Data excerpts

..............................

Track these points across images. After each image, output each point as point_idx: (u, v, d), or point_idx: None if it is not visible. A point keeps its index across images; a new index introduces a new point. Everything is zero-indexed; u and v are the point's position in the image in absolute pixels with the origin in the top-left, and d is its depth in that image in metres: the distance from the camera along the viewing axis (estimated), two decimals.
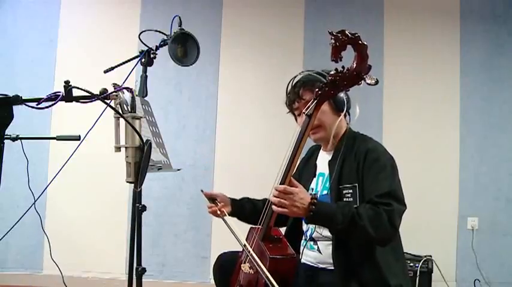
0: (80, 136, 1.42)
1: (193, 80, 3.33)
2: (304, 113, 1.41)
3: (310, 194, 1.42)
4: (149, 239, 3.15)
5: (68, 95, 1.08)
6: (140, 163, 1.13)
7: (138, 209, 1.54)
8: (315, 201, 1.33)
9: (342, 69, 1.27)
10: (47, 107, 1.10)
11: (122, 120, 1.14)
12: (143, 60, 1.69)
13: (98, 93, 1.11)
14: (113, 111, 1.14)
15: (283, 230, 1.66)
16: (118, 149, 1.16)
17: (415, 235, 2.77)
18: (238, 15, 3.40)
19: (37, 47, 3.34)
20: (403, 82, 3.33)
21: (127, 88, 1.18)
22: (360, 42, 1.21)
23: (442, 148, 3.31)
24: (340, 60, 1.23)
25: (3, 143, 1.13)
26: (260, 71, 3.36)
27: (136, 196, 1.56)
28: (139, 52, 1.70)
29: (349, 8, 3.39)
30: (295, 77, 1.64)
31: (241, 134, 3.32)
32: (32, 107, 1.11)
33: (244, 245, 1.52)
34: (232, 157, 3.29)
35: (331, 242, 1.50)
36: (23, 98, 1.11)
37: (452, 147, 3.30)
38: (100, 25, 3.39)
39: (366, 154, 1.48)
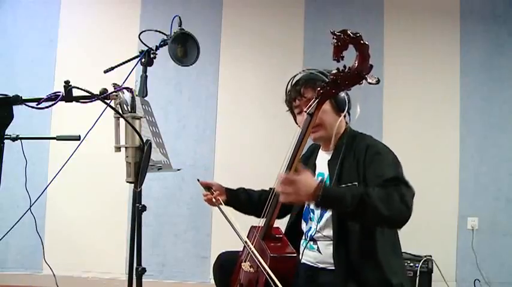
0: (80, 136, 1.43)
1: (193, 80, 3.33)
2: (305, 111, 1.40)
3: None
4: (149, 239, 3.15)
5: (68, 95, 1.08)
6: (140, 163, 1.13)
7: (138, 209, 1.54)
8: (322, 186, 1.28)
9: (343, 69, 1.27)
10: (47, 107, 1.10)
11: (122, 120, 1.14)
12: (143, 60, 1.69)
13: (98, 93, 1.11)
14: (113, 111, 1.14)
15: (283, 229, 1.66)
16: (118, 149, 1.16)
17: (415, 235, 2.76)
18: (238, 15, 3.41)
19: (37, 47, 3.34)
20: (403, 82, 3.33)
21: (127, 88, 1.18)
22: (362, 42, 1.21)
23: (442, 148, 3.31)
24: (342, 59, 1.23)
25: (3, 143, 1.13)
26: (260, 71, 3.36)
27: (136, 196, 1.56)
28: (139, 52, 1.70)
29: (349, 8, 3.39)
30: (295, 75, 1.64)
31: (241, 134, 3.32)
32: (32, 107, 1.11)
33: (245, 242, 1.52)
34: (232, 157, 3.29)
35: (331, 242, 1.50)
36: (23, 98, 1.11)
37: (452, 147, 3.30)
38: (100, 25, 3.39)
39: (366, 149, 1.48)
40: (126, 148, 1.15)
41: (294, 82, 1.64)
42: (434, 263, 2.85)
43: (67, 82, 1.08)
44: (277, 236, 1.52)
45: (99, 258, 3.21)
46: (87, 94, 1.09)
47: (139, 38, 1.75)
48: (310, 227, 1.61)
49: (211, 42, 3.32)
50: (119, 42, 3.24)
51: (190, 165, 3.25)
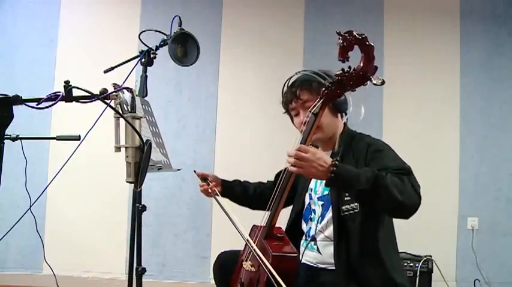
0: (80, 136, 1.43)
1: (193, 80, 3.33)
2: (310, 111, 1.40)
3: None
4: (149, 239, 3.15)
5: (68, 95, 1.08)
6: (140, 163, 1.13)
7: (138, 209, 1.53)
8: (337, 163, 1.26)
9: (348, 69, 1.27)
10: (47, 107, 1.10)
11: (122, 120, 1.14)
12: (143, 60, 1.68)
13: (98, 93, 1.11)
14: (113, 111, 1.14)
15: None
16: (118, 149, 1.16)
17: (415, 235, 2.77)
18: (238, 15, 3.41)
19: (37, 47, 3.34)
20: (403, 82, 3.33)
21: (127, 88, 1.18)
22: (367, 43, 1.21)
23: (442, 148, 3.31)
24: (347, 60, 1.23)
25: (3, 143, 1.13)
26: (260, 71, 3.36)
27: (136, 196, 1.56)
28: (139, 52, 1.70)
29: (349, 8, 3.39)
30: (291, 77, 1.63)
31: (241, 134, 3.32)
32: (32, 107, 1.11)
33: (247, 240, 1.52)
34: (232, 157, 3.29)
35: (331, 242, 1.50)
36: (23, 98, 1.11)
37: (452, 147, 3.30)
38: (100, 25, 3.39)
39: (367, 148, 1.48)
40: (126, 148, 1.15)
41: (289, 84, 1.62)
42: (434, 263, 2.85)
43: (67, 82, 1.08)
44: (279, 235, 1.52)
45: (99, 258, 3.21)
46: (87, 94, 1.09)
47: (139, 38, 1.75)
48: (311, 228, 1.60)
49: (211, 42, 3.32)
50: (119, 42, 3.24)
51: (190, 165, 3.24)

..............................

▸ AIM OF THE EXERCISE: The entries above should be given again exactly, minus any pictures.

▸ ANSWER:
Track these points across images. After each image, output each point as point_idx: (u, v, d), or point_idx: None if it is not visible. A point keeps its index across images; a new index introduces a new point. Everything is zero-indexed; u and v are the point's position in the image in absolute pixels with the origin in the top-left, and d is its depth in that image in metres: the distance from the camera along the viewing axis (estimated), two decimals.
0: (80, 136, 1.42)
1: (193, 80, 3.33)
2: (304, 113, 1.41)
3: (310, 194, 1.42)
4: (149, 239, 3.15)
5: (68, 95, 1.08)
6: (140, 163, 1.13)
7: (138, 209, 1.54)
8: (315, 201, 1.33)
9: (342, 69, 1.27)
10: (47, 107, 1.10)
11: (122, 120, 1.14)
12: (143, 60, 1.69)
13: (98, 93, 1.11)
14: (113, 111, 1.14)
15: (283, 230, 1.66)
16: (118, 149, 1.16)
17: (415, 235, 2.77)
18: (238, 15, 3.40)
19: (37, 47, 3.34)
20: (403, 82, 3.33)
21: (127, 88, 1.18)
22: (360, 42, 1.21)
23: (442, 148, 3.31)
24: (340, 60, 1.23)
25: (3, 143, 1.13)
26: (260, 71, 3.36)
27: (136, 196, 1.56)
28: (139, 52, 1.70)
29: (349, 8, 3.39)
30: (295, 77, 1.64)
31: (241, 134, 3.32)
32: (32, 107, 1.11)
33: (244, 245, 1.52)
34: (232, 157, 3.29)
35: (331, 242, 1.50)
36: (23, 98, 1.11)
37: (452, 147, 3.30)
38: (100, 25, 3.39)
39: (366, 154, 1.48)
0: (80, 136, 1.43)
1: (193, 80, 3.33)
2: (305, 111, 1.40)
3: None
4: (149, 239, 3.15)
5: (68, 95, 1.08)
6: (140, 163, 1.13)
7: (138, 209, 1.54)
8: (322, 186, 1.28)
9: (343, 69, 1.27)
10: (47, 107, 1.10)
11: (122, 120, 1.14)
12: (143, 60, 1.69)
13: (98, 93, 1.11)
14: (113, 111, 1.14)
15: (283, 229, 1.66)
16: (118, 149, 1.16)
17: (415, 235, 2.76)
18: (238, 15, 3.41)
19: (37, 47, 3.34)
20: (403, 82, 3.33)
21: (127, 88, 1.18)
22: (362, 42, 1.21)
23: (442, 148, 3.31)
24: (342, 59, 1.23)
25: (3, 143, 1.13)
26: (260, 71, 3.36)
27: (136, 196, 1.56)
28: (139, 52, 1.70)
29: (349, 8, 3.39)
30: (295, 75, 1.64)
31: (241, 134, 3.32)
32: (32, 107, 1.11)
33: (245, 242, 1.52)
34: (232, 157, 3.29)
35: (331, 242, 1.50)
36: (23, 98, 1.11)
37: (452, 147, 3.30)
38: (100, 25, 3.39)
39: (366, 149, 1.48)
40: (126, 148, 1.15)
41: (294, 82, 1.64)
42: (434, 263, 2.85)
43: (67, 82, 1.08)
44: (277, 236, 1.52)
45: (99, 258, 3.21)
46: (87, 94, 1.09)
47: (139, 38, 1.75)
48: (310, 227, 1.61)
49: (211, 42, 3.32)
50: (119, 42, 3.24)
51: (190, 165, 3.25)
0: (80, 136, 1.43)
1: (193, 80, 3.33)
2: (310, 111, 1.40)
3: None
4: (149, 239, 3.15)
5: (68, 95, 1.08)
6: (140, 163, 1.13)
7: (138, 209, 1.53)
8: (337, 163, 1.26)
9: (348, 69, 1.27)
10: (47, 107, 1.10)
11: (122, 120, 1.14)
12: (143, 60, 1.68)
13: (98, 93, 1.11)
14: (113, 111, 1.14)
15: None
16: (118, 149, 1.16)
17: (415, 235, 2.77)
18: (238, 15, 3.41)
19: (37, 47, 3.34)
20: (403, 82, 3.33)
21: (127, 88, 1.18)
22: (367, 43, 1.21)
23: (442, 148, 3.31)
24: (347, 60, 1.23)
25: (3, 143, 1.13)
26: (260, 71, 3.36)
27: (136, 196, 1.56)
28: (139, 52, 1.70)
29: (349, 8, 3.39)
30: (291, 77, 1.63)
31: (241, 134, 3.32)
32: (32, 107, 1.11)
33: (247, 240, 1.52)
34: (232, 157, 3.29)
35: (331, 242, 1.50)
36: (23, 98, 1.11)
37: (452, 147, 3.30)
38: (100, 25, 3.39)
39: (367, 148, 1.48)
40: (126, 148, 1.15)
41: (289, 84, 1.62)
42: (434, 263, 2.85)
43: (67, 82, 1.08)
44: (279, 235, 1.52)
45: (99, 258, 3.21)
46: (87, 94, 1.09)
47: (139, 38, 1.75)
48: (311, 228, 1.60)
49: (211, 42, 3.32)
50: (119, 42, 3.24)
51: (190, 165, 3.24)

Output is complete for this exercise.